Collection entries:
Segment Open

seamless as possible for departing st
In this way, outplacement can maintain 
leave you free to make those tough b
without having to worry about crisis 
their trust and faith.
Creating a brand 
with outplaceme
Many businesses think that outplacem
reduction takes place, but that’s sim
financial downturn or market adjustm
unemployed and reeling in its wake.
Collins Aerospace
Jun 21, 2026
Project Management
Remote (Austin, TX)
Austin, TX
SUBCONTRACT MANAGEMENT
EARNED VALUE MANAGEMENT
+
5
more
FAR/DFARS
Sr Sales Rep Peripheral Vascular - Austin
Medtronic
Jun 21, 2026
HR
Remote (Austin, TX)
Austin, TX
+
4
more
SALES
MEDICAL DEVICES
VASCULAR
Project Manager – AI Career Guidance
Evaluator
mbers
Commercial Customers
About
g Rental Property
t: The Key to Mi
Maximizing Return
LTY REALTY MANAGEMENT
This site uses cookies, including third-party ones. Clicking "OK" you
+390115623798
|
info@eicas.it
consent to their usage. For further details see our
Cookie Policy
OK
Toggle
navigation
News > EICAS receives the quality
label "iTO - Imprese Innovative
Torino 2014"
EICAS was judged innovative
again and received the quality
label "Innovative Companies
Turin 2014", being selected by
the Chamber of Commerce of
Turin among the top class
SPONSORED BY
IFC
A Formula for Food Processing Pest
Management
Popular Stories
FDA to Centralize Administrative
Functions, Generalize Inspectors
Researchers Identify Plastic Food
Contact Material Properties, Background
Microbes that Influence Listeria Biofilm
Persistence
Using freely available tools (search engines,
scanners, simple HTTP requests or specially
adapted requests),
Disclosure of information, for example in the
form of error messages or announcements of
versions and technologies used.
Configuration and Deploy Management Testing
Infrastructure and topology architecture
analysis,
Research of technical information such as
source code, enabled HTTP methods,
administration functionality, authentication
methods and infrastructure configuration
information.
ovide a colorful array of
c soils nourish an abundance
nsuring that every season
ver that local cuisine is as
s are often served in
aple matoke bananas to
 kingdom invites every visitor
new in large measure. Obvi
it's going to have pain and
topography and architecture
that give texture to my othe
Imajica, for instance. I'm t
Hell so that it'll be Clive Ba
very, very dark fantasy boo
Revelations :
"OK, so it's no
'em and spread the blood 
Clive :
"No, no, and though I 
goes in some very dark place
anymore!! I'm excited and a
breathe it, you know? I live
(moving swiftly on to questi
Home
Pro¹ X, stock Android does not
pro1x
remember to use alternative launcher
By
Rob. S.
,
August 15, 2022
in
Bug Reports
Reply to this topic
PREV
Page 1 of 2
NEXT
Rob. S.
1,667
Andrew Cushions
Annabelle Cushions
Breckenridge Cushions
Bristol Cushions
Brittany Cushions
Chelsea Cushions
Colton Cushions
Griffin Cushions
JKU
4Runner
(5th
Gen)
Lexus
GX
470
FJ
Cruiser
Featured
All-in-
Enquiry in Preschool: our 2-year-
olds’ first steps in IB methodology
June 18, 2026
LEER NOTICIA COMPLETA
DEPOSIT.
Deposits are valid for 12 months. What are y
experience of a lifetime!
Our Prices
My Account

Segment Closed

Identify each line above that contains the string "Project", matching its capitalization, and copy every such line.

Project Management
Project Manager – AI Career Guidance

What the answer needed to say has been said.